An Illustrated Description of the Core Algorithm

This page contains an explanation of the algorithm behind the Python dendrogram code. This is demonstrated with a step by step example of how the algorithm constructs the tree structure of a very simple one-dimensional dataset. Even though this dataset is very simple, what is described applies to datasets with any number of dimensions.

Basic example

The following diagram shows a one-dimensional dataset (with flux versus position) in the solid black line, with the corresponding dendrogram for that dataset overplotted in green:

_images/simple_final.png

In the rest of this document, we will refer to the individual points in this dataset as pixels.

The way the algorithm works is to construct the tree starting from the brightest pixels in the dataset, and progressively adding fainter and fainter pixels. We will illustrate this by showing the current value being considered, with the following blue dashed line:

_images/simple_step1.png

Let’s now start moving this line down, starting from the peak pixel in the dataset. We create our first structure from this pixel. We then move to the pixel with the next largest value, and each time, we decide whether to join the pixel to an existing structure, or create a new structure. We only start a new structure if the value of the pixel is greater than its immediate neighbors, and therefore is a local maximum. The first structure being constructed is shown below:

_images/simple_step2.png

We have now found a local maximum, so rather than add this pixel to the first structure, we create a new structure. As we move further down, both structures keep growing, until we reach a pixel that is not a local maximum, and is adjacent to both existing structures:

_images/simple_step3.png

At this point, we merge the structures into a branch, which is shown by a green horizontal line. As we move down further, the branch continues to grow, and we very quickly find two more local maxima which cause new structures to be created:

_images/simple_step4.png

These structures eventually merge, and we end up with a single tree:

_images/simple_final.png

Accounting for noise

Setting a minimum value (min_value)

Most real-life datasets are likely to contain some level of noise, and below a certain value of the noise, there is no point in expanding the tree since it will not be measuring anything physical; new branches will be ‘noise spikes’. By default, the minimum value is set to negative infinity, which means all pixels are added to the tree. However, you will very likely want to change this so that only significant features above the noise are included.

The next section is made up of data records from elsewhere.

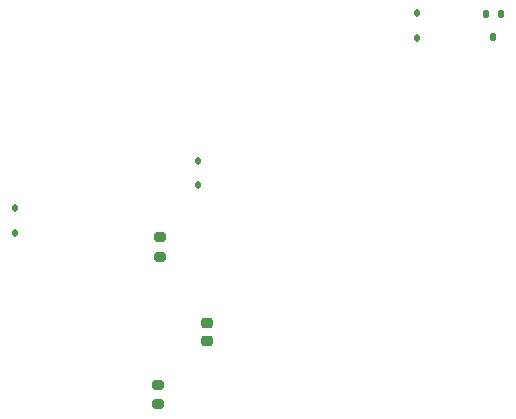
<source format=gbr>
G04 #@! TF.GenerationSoftware,KiCad,Pcbnew,8.0.1-rc2-202403101705~c0fd138706~ubuntu22.04.1*
G04 #@! TF.CreationDate,2024-03-11T22:08:16-04:00*
G04 #@! TF.ProjectId,Balance_Controller,42616c61-6e63-4655-9f43-6f6e74726f6c,rev?*
G04 #@! TF.SameCoordinates,Original*
G04 #@! TF.FileFunction,Paste,Bot*
G04 #@! TF.FilePolarity,Positive*
%FSLAX46Y46*%
G04 Gerber Fmt 4.6, Leading zero omitted, Abs format (unit mm)*
G04 Created by KiCad (PCBNEW 8.0.1-rc2-202403101705~c0fd138706~ubuntu22.04.1) date 2024-03-11 22:08:16*
%MOMM*%
%LPD*%
G01*
G04 APERTURE LIST*
G04 Aperture macros list*
%AMRoundRect*
0 Rectangle with rounded corners*
0 $1 Rounding radius*
0 $2 $3 $4 $5 $6 $7 $8 $9 X,Y pos of 4 corners*
0 Add a 4 corners polygon primitive as box body*
4,1,4,$2,$3,$4,$5,$6,$7,$8,$9,$2,$3,0*
0 Add four circle primitives for the rounded corners*
1,1,$1+$1,$2,$3*
1,1,$1+$1,$4,$5*
1,1,$1+$1,$6,$7*
1,1,$1+$1,$8,$9*
0 Add four rect primitives between the rounded corners*
20,1,$1+$1,$2,$3,$4,$5,0*
20,1,$1+$1,$4,$5,$6,$7,0*
20,1,$1+$1,$6,$7,$8,$9,0*
20,1,$1+$1,$8,$9,$2,$3,0*%
G04 Aperture macros list end*
%ADD10RoundRect,0.200000X-0.275000X0.200000X-0.275000X-0.200000X0.275000X-0.200000X0.275000X0.200000X0*%
%ADD11RoundRect,0.112500X0.112500X-0.187500X0.112500X0.187500X-0.112500X0.187500X-0.112500X-0.187500X0*%
%ADD12RoundRect,0.200000X0.275000X-0.200000X0.275000X0.200000X-0.275000X0.200000X-0.275000X-0.200000X0*%
%ADD13RoundRect,0.225000X-0.250000X0.225000X-0.250000X-0.225000X0.250000X-0.225000X0.250000X0.225000X0*%
%ADD14RoundRect,0.112500X-0.112500X-0.237500X0.112500X-0.237500X0.112500X0.237500X-0.112500X0.237500X0*%
G04 APERTURE END LIST*
D10*
X120587370Y-60675000D03*
X120587370Y-62325000D03*
D11*
X124000000Y-43800000D03*
X124000000Y-41700000D03*
X108500000Y-47800000D03*
X108500000Y-45700000D03*
X142500000Y-31300000D03*
X142500000Y-29200000D03*
D12*
X120750000Y-49825000D03*
X120750000Y-48175000D03*
D13*
X124750000Y-55450000D03*
X124750000Y-57000000D03*
D14*
X148350000Y-29250000D03*
X149650000Y-29250000D03*
X149000000Y-31250000D03*
M02*

</source>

Let’s go back to the original data. We have left the outline of the complete tree for reference. We now set a minimum value, which we show below with the purple line. This is controlled by the min_value option in compute().

_images/min_value_final.png

The effect on the tree is simply to get rid of (or prune) any structure peaking below this minimum. In this case, the peak on the right is no longer part of the tree since it is below the minimum specified value.

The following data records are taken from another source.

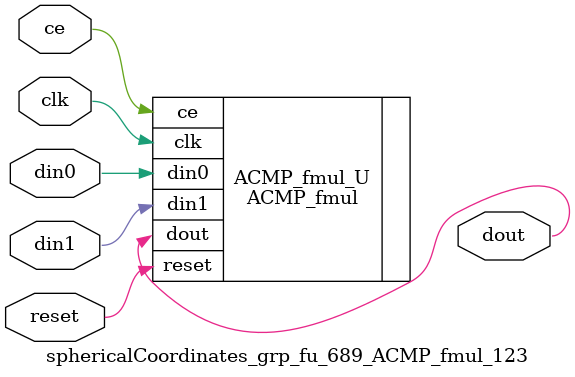
<source format=v>

`timescale 1 ns / 1 ps
module sphericalCoordinates_grp_fu_689_ACMP_fmul_123(
    clk,
    reset,
    ce,
    din0,
    din1,
    dout);

parameter ID = 32'd1;
parameter NUM_STAGE = 32'd1;
parameter din0_WIDTH = 32'd1;
parameter din1_WIDTH = 32'd1;
parameter dout_WIDTH = 32'd1;
input clk;
input reset;
input ce;
input[din0_WIDTH - 1:0] din0;
input[din1_WIDTH - 1:0] din1;
output[dout_WIDTH - 1:0] dout;



ACMP_fmul #(
.ID( ID ),
.NUM_STAGE( 4 ),
.din0_WIDTH( din0_WIDTH ),
.din1_WIDTH( din1_WIDTH ),
.dout_WIDTH( dout_WIDTH ))
ACMP_fmul_U(
    .clk( clk ),
    .reset( reset ),
    .ce( ce ),
    .din0( din0 ),
    .din1( din1 ),
    .dout( dout ));

endmodule

</source>
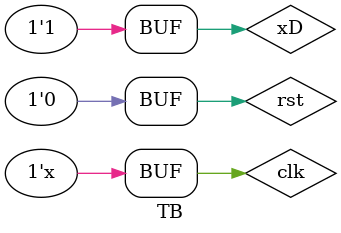
<source format=v>
module TB();
reg clk=0;
reg start,rst,xD;
reg [7:0]data;
wire TxD_busy;
wire [7:0] RxD_data;
async_receiver AR(
    rst,
    clk,
    xD,
    RxD_data_ready,
    RxD_data  // data received, valid only (for one clock cycle) when RxD_data_ready is asserted
);
// async_transmitter AT(
//     clk,
//     start,
//     data,
//     xD,
//     TxD_busy
// );
initial begin
    #5 rst=1'b1;
    #5 xD=1'b1;
    #30 rst=1'b0;
    // #5 data=8'b01011000;
    // #5 start=1'b1;
    // #60 start=1'b0;
    #10000 xD=1'b0;
    #17280 xD=1'b1;
    #17280 xD=1'b0;
    #17280 xD=1'b1;
    #17280 xD=1'b1;
    #17280 xD=1'b0;
    #17280 xD=1'b0;
    #17280 xD=1'b1;
    #17280 xD=1'b1;
    #17280 xD=1'b0;
    #17280 xD=1'b1;
    #17280 xD=1'b0;
    #17280 xD=1'b1;

end
always #20 clk=~clk;

endmodule
</source>
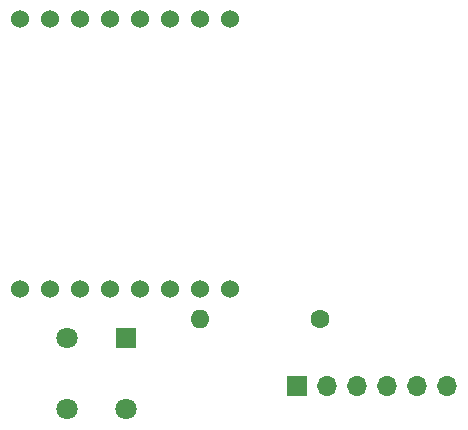
<source format=gbr>
%TF.GenerationSoftware,KiCad,Pcbnew,8.0.4*%
%TF.CreationDate,2024-11-19T14:35:57-03:00*%
%TF.ProjectId,GPS,4750532e-6b69-4636-9164-5f7063625858,rev?*%
%TF.SameCoordinates,Original*%
%TF.FileFunction,Copper,L1,Top*%
%TF.FilePolarity,Positive*%
%FSLAX46Y46*%
G04 Gerber Fmt 4.6, Leading zero omitted, Abs format (unit mm)*
G04 Created by KiCad (PCBNEW 8.0.4) date 2024-11-19 14:35:57*
%MOMM*%
%LPD*%
G01*
G04 APERTURE LIST*
%TA.AperFunction,ComponentPad*%
%ADD10C,1.600000*%
%TD*%
%TA.AperFunction,ComponentPad*%
%ADD11O,1.600000X1.600000*%
%TD*%
%TA.AperFunction,ComponentPad*%
%ADD12R,1.800000X1.800000*%
%TD*%
%TA.AperFunction,ComponentPad*%
%ADD13C,1.800000*%
%TD*%
%TA.AperFunction,ComponentPad*%
%ADD14R,1.700000X1.700000*%
%TD*%
%TA.AperFunction,ComponentPad*%
%ADD15O,1.700000X1.700000*%
%TD*%
%TA.AperFunction,ComponentPad*%
%ADD16C,1.524000*%
%TD*%
G04 APERTURE END LIST*
D10*
%TO.P,R1,1*%
%TO.N,3.3V*%
X128066904Y-94395000D03*
D11*
%TO.P,R1,2*%
%TO.N,Net-(U1-RST)*%
X117906904Y-94395000D03*
%TD*%
D12*
%TO.P,SW1,1,1*%
%TO.N,Net-(U1-RST)*%
X111701904Y-96000000D03*
D13*
%TO.P,SW1,2,2*%
%TO.N,unconnected-(SW1-Pad2)*%
X106701904Y-96000000D03*
%TO.P,SW1,3,3*%
%TO.N,unconnected-(SW1-Pad3)*%
X111701904Y-102000000D03*
%TO.P,SW1,4,4*%
%TO.N,GND*%
X106701904Y-102000000D03*
%TD*%
D14*
%TO.P,J1,1,Pin_1*%
%TO.N,unconnected-(J1-Pin_1-Pad1)*%
X126161904Y-100000000D03*
D15*
%TO.P,J1,2,Pin_2*%
%TO.N,TX_GPS*%
X128701904Y-100000000D03*
%TO.P,J1,3,Pin_3*%
%TO.N,RX_GPS*%
X131241904Y-100000000D03*
%TO.P,J1,4,Pin_4*%
%TO.N,3.3V*%
X133781904Y-100000000D03*
%TO.P,J1,5,Pin_5*%
%TO.N,unconnected-(J1-Pin_5-Pad5)*%
X136321904Y-100000000D03*
%TO.P,J1,6,Pin_6*%
%TO.N,GND*%
X138861904Y-100000000D03*
%TD*%
D16*
%TO.P,U1,1,GND*%
%TO.N,GND*%
X102701904Y-69000000D03*
%TO.P,U1,2*%
%TO.N,N/C*%
X105241904Y-69000000D03*
%TO.P,U1,3*%
X107781904Y-69000000D03*
%TO.P,U1,4*%
X110321904Y-69000000D03*
%TO.P,U1,5,RX*%
%TO.N,RX_GPS*%
X112861904Y-69000000D03*
%TO.P,U1,6,TX*%
%TO.N,TX_GPS*%
X115401904Y-69000000D03*
%TO.P,U1,7*%
%TO.N,N/C*%
X117941904Y-69000000D03*
%TO.P,U1,8*%
X120481904Y-69000000D03*
%TO.P,U1,9*%
X120481904Y-91860000D03*
%TO.P,U1,10,RST*%
%TO.N,Net-(U1-RST)*%
X117941904Y-91860000D03*
%TO.P,U1,11*%
%TO.N,N/C*%
X115401904Y-91860000D03*
%TO.P,U1,12*%
X112861904Y-91860000D03*
%TO.P,U1,13*%
X110321904Y-91860000D03*
%TO.P,U1,14*%
X107781904Y-91860000D03*
%TO.P,U1,15,3.3v*%
%TO.N,3.3V*%
X105241904Y-91860000D03*
%TO.P,U1,16,GND*%
%TO.N,GND*%
X102701904Y-91860000D03*
%TD*%
M02*

</source>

Setting a minimum significance for structures (min_delta)

If our data are noisy, we also want to avoid including local maxima that - while above the minimum absolute value specified above - are only identified because of noise, so we can also define a minimum height required for a structure to be retained. This is the min_delta parameter in compute(). We show the value corresponding to the current value being considered plus this minimum height:

_images/small_delta_step1.png

In this case, min_delta is set to 0.01. As we now move down in flux as before, the structure first appears red. This indicates that the structure is not yet part of the tree:

_images/small_delta_step2.png

Once the height of the structure exceeds the minimum specified, the structure can now be considered part of the tree:

_images/small_delta_step3.png

In this case, all structures that are above the minimum value are also all large enough to be significant, so the tree is the same as before:

_images/small_delta_final.png

We can now repeat this experiment, but this time, with a larger minimum height for structures to be retained (min_delta=0.025). Once we reach the point where the second peak would have been merged, we can see that it is not high enough above the merging point to be considered an independent structure:

_images/large_delta_step1.png

and the pixels are then simply added to the first structure, rather than creating a branch:

_images/large_delta_step2.png

We can now see that the final tree looks a little different to the original one, because the second largest peak was deemed insignificant:

_images/large_delta_final.png

Additional options

In addition to the minimum height of a structure, it is also possible to specify the minimum number of pixels that a structure should contain in order to remain an independent structure (min_npix), and in the future, it will be possible to specify arbitrary criteria, such as the proximity to a given point or set of coordinates.